In 1988, a small delegation from the Chaos Computer Club in Hamburg visited Amsterdam after being invited by Caroline Nevejan, who organized political events at Paradiso in Amsterdam. Rop Gonggrijp, the magazine's later editor and publisher was at that point already rather well known as a hacker who sometimes appeared in the newspapers. Being inspired by Datenschleuder (the CCC magazine) and 2600 The Hacker Quarterly, Gonggrijp decided to start his own magazine. In January 1989, the first issue was published. That summer, Nevejan, Gonggrijp and Patrice Riemens organized the Galactic Hacker Party in Paradiso, Amsterdam.[1]

The magazine grew from its original circulation of 50 photocopies to several thousand printed issues. A group of authors published wide ranging articles including "How to copy the data on the magnetic stripe of your bank card?", "How to build your own pay-TV descrambler" and at least twenty different variations of "How does one make free phone calls?" (much to the dismay of Dutch telecommunication monopoly KPN, then still called PTT Telecommunicatie).

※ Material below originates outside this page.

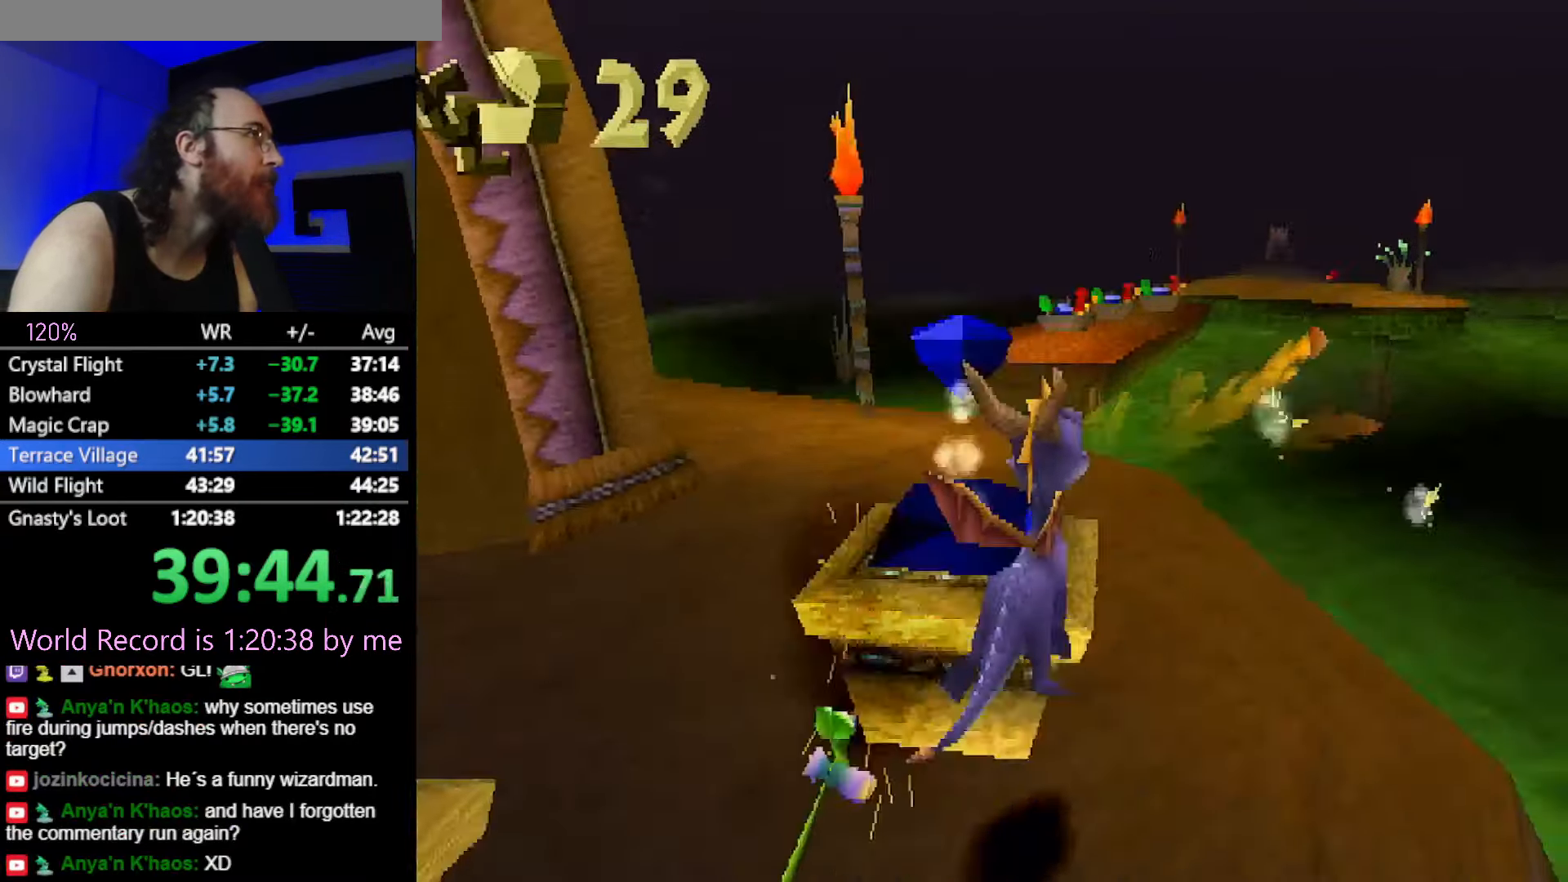
{"buttons": ["SQUARE", "R2"], "left_stick": "left", "button_events": [[384, "CROSS", "up"], [501, "SQUARE", "down"]]}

But Hack-Tic was not just about hi-tech mischief: its makers sensed the upcoming importance of communications and technology and were actively involved in making sure new technology was accessible to everyone. In 1991, the foundations were laid for Hacktic Netwerk, the organization which later became the ISP XS4ALL.[2] Also in 1993, Hack-Tic organized Hacking at the End of the Universe (HEU), the first outdoor hacker festival event.[3]

In 1993 the last issue of Hack-Tic appeared. The issues are now online at XS4ALL, the ISP that grew out of Hacktic Network.

Hack-Tic hacker events[edit]

Even though the magazine has not been printed since 1993, a group of people that originally formed around the magazine have continued to organize large hacker culture events every four years. These events continue to be important moments in hacker culture, with visitors from a large number of countries. The last editions have been complete outdoor cities with thousands of visitors staying in tents. Visitor participation at these events has been high, leading to events which some describe as "all crew, no visitors". Recent events have had many visitor-organized "villages" as well as a professionally organized conference program.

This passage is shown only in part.